■ **What you need to do**: Among the entries, find the lines with the string "książek" and report them.

[Start of Attachment]

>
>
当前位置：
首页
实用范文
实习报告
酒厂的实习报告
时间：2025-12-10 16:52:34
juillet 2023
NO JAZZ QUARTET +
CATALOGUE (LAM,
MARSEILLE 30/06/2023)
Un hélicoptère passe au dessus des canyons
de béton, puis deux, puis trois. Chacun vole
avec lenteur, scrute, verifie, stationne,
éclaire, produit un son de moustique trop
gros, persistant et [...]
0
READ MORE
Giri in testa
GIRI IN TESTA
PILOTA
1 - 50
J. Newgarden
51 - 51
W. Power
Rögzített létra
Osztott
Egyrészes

[End of Attachment]
[Start of Attachment]

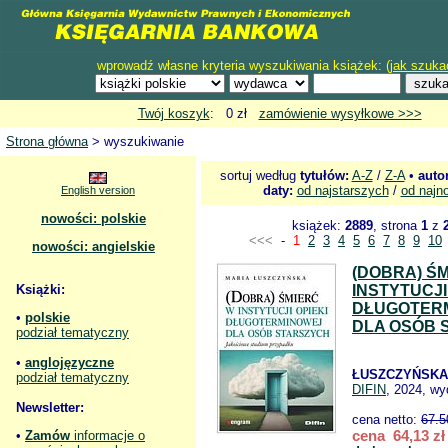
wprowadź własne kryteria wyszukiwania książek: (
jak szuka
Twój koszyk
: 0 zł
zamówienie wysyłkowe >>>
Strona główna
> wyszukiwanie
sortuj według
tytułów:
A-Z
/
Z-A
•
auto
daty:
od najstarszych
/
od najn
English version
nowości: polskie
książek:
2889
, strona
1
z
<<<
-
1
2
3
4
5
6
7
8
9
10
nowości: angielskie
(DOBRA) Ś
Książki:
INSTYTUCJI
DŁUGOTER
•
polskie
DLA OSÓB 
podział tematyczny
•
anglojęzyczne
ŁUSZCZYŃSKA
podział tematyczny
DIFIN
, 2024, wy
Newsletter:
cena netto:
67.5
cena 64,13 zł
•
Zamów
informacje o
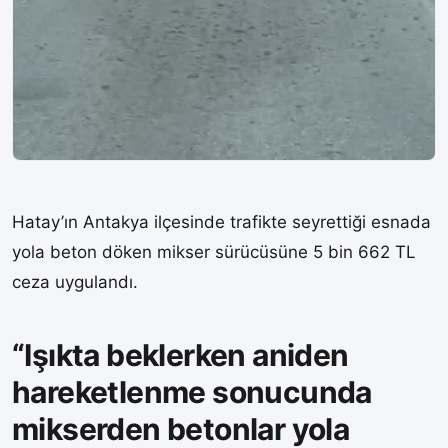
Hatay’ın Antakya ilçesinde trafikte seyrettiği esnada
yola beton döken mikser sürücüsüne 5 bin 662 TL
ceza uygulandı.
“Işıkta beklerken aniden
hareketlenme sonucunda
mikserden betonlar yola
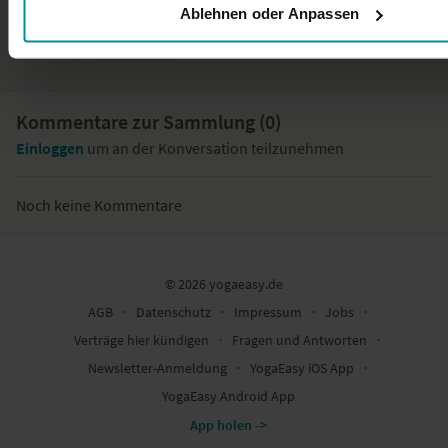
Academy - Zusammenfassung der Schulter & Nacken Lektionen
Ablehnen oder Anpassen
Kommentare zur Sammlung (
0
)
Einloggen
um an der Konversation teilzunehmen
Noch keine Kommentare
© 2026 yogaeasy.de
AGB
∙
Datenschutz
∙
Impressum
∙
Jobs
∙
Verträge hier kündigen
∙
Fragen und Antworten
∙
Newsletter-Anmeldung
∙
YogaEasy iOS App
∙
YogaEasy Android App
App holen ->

[End of Attachment]
[Start of Attachment]

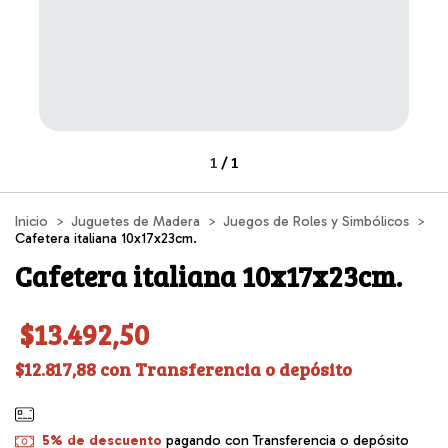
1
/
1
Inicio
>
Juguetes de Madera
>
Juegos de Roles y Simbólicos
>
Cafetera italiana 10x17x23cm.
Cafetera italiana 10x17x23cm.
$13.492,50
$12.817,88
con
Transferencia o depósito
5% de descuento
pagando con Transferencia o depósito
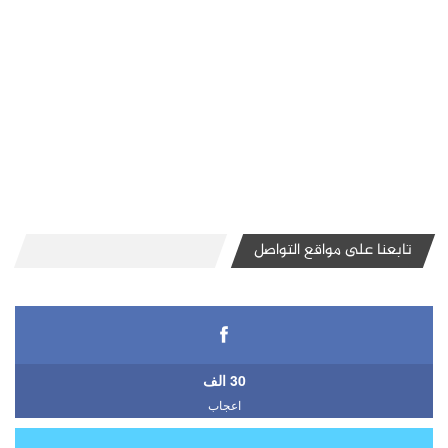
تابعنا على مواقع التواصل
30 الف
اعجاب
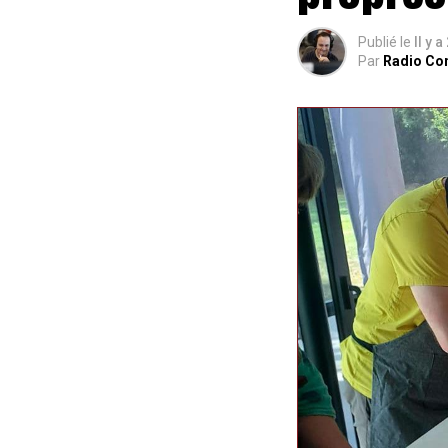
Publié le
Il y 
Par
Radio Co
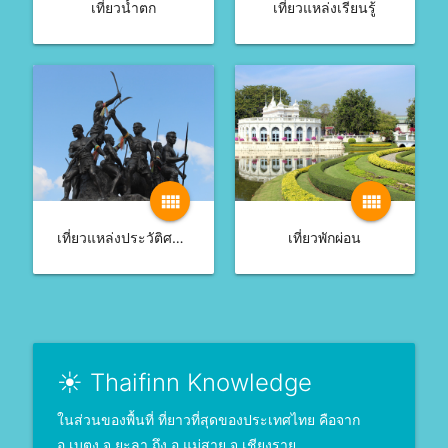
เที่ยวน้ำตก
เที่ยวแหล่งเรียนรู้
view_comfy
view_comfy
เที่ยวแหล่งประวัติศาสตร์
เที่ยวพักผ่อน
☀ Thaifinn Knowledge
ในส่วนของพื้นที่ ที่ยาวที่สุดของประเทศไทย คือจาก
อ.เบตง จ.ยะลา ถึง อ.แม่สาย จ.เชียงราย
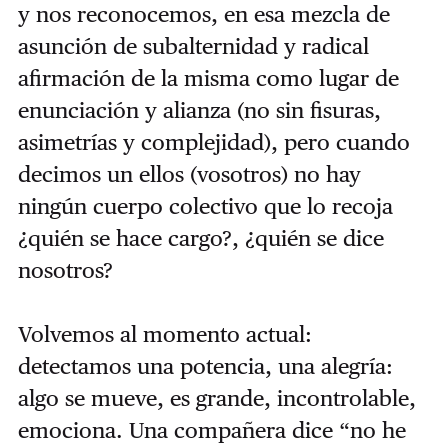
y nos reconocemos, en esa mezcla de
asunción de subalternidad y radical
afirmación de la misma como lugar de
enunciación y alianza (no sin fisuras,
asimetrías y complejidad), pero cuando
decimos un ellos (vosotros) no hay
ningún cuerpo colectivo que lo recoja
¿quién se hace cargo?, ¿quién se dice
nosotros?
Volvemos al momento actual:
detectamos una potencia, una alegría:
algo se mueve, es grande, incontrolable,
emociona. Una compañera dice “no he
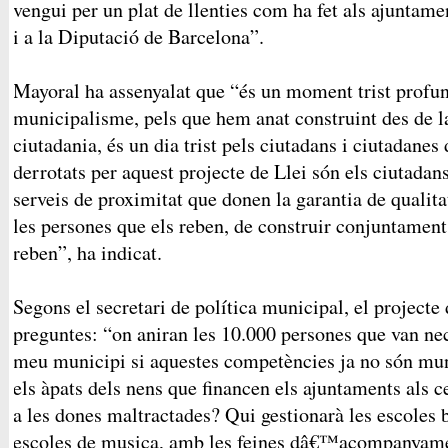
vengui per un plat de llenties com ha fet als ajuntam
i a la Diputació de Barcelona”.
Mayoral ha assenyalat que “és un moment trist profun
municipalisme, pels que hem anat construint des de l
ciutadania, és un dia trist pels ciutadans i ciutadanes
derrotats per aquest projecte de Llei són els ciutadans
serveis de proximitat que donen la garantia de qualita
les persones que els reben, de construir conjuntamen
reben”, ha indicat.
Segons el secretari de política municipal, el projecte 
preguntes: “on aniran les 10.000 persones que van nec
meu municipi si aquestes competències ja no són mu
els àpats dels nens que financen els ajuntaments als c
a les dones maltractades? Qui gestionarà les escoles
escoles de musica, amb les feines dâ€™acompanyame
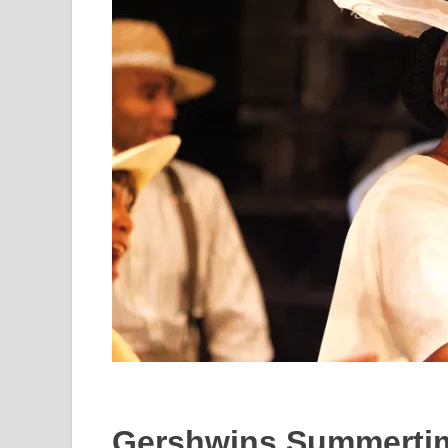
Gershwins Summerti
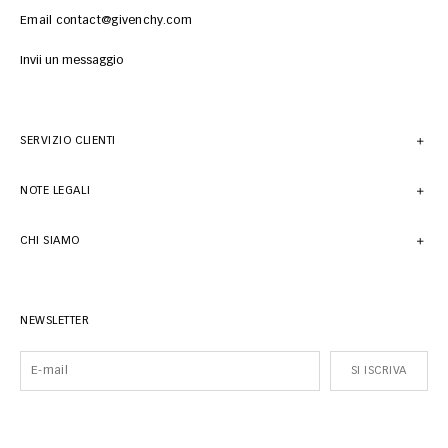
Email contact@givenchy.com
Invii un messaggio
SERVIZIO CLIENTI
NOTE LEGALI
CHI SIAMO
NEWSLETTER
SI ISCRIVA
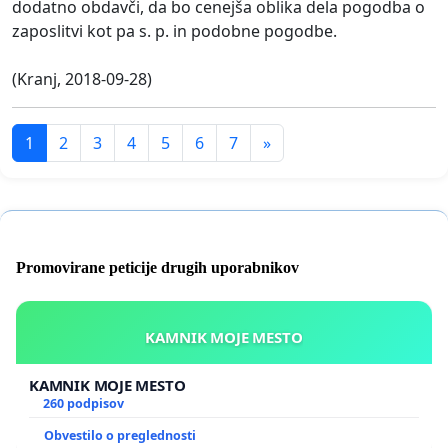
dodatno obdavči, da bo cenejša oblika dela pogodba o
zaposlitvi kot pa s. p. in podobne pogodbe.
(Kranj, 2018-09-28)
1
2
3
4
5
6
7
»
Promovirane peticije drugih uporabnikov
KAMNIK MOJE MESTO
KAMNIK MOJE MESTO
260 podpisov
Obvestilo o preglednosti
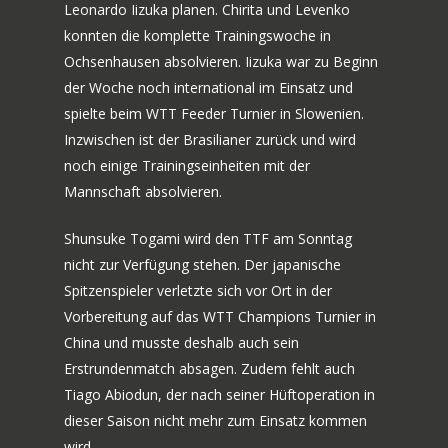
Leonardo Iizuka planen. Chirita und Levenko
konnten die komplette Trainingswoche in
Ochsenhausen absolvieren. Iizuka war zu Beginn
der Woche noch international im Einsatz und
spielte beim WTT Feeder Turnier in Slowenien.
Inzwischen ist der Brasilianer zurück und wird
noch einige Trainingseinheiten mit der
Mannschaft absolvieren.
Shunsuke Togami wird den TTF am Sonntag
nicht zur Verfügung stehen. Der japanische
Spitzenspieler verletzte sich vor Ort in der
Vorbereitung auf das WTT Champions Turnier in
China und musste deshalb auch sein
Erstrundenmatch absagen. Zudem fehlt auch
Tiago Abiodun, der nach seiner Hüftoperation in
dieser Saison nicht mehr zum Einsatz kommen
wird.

[End of Attachment]

■ **Exercise answer**:
wprowadź własne kryteria wyszukiwania książek: (
książek:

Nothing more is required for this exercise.